_EXERCISE INSTRUCTIONS_
Give everything from the start of the records down to the line containing "82008 Unterhaching", that line included, as a numbered list with blank lines left out.
══ DATA ══
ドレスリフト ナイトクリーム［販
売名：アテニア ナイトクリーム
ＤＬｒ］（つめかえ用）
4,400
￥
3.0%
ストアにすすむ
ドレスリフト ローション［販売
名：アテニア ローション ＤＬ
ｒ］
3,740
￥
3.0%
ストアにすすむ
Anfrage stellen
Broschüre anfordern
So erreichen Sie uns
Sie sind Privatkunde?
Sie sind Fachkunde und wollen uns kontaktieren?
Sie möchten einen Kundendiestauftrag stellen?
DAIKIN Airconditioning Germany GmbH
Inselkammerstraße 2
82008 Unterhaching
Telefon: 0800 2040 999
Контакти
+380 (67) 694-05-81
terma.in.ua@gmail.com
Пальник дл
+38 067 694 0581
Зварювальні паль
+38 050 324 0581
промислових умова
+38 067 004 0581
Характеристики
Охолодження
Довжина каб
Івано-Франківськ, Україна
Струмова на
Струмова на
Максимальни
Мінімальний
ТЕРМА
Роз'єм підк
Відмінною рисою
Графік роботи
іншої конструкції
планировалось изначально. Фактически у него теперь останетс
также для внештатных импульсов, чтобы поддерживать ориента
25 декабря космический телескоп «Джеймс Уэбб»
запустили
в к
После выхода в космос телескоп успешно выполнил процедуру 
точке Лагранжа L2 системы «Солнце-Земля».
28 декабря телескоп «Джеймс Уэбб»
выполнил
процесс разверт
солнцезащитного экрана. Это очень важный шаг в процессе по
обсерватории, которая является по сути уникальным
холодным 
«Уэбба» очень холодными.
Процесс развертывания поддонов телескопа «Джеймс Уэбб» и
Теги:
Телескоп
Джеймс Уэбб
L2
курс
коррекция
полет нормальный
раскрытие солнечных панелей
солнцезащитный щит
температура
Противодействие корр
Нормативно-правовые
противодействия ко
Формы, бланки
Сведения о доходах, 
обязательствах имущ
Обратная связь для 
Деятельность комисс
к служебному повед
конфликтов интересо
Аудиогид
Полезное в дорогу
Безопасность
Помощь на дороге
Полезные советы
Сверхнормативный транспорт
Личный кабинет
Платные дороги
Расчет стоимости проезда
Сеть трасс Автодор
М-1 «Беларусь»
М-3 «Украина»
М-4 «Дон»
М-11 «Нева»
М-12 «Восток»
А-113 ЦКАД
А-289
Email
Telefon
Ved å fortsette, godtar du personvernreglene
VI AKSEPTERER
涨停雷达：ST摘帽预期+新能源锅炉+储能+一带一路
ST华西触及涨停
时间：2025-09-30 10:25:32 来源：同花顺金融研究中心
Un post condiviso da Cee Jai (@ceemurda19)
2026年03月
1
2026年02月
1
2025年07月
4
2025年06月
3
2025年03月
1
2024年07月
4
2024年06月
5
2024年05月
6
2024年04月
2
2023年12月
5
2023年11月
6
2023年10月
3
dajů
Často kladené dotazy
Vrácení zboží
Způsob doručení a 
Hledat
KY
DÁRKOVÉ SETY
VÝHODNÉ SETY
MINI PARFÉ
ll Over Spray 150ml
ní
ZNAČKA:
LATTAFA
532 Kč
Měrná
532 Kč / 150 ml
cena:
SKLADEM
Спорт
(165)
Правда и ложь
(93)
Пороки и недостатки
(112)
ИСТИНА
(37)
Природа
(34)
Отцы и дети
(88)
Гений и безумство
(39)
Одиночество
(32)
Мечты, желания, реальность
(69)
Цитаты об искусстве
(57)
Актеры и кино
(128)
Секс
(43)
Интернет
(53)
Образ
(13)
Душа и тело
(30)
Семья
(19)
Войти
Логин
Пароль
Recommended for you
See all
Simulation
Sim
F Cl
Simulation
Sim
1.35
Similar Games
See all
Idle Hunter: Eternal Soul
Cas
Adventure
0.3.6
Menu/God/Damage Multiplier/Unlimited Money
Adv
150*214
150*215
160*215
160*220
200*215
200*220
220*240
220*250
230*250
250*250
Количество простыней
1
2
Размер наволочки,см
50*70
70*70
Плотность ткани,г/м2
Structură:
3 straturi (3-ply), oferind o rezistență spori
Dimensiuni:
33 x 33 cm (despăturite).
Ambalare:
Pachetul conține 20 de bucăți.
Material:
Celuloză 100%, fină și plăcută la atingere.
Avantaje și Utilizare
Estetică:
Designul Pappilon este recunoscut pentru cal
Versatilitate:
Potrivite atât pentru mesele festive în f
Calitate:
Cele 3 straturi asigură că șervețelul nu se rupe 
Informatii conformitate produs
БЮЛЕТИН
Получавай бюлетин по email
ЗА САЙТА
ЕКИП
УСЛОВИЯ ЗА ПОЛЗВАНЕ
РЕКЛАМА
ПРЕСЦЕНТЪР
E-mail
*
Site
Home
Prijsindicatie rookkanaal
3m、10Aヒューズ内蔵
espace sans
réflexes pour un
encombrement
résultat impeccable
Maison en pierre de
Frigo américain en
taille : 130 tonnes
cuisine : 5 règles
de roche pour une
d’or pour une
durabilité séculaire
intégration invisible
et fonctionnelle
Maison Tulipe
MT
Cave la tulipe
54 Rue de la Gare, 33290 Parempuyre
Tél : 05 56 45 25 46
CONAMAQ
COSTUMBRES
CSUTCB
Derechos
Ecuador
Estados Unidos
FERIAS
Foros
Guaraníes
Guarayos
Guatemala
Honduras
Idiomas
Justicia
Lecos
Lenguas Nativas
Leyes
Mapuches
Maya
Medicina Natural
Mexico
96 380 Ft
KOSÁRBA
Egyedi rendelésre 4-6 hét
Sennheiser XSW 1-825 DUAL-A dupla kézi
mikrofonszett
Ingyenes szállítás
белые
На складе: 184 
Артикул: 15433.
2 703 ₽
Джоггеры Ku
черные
═══
_WRITTEN REPLY_
1. ドレスリフト ナイトクリーム［販
2. 売名：アテニア ナイトクリーム
3. ＤＬｒ］（つめかえ用）
4. 4,400
5. ￥
6. 3.0%
7. ストアにすすむ
8. ドレスリフト ローション［販売
9. 名：アテニア ローション ＤＬ
10. ｒ］
11. 3,740
12. ￥
13. 3.0%
14. ストアにすすむ
15. Anfrage stellen
16. Broschüre anfordern
17. So erreichen Sie uns
18. Sie sind Privatkunde?
19. Sie sind Fachkunde und wollen uns kontaktieren?
20. Sie möchten einen Kundendiestauftrag stellen?
21. DAIKIN Airconditioning Germany GmbH
22. Inselkammerstraße 2
23. 82008 Unterhaching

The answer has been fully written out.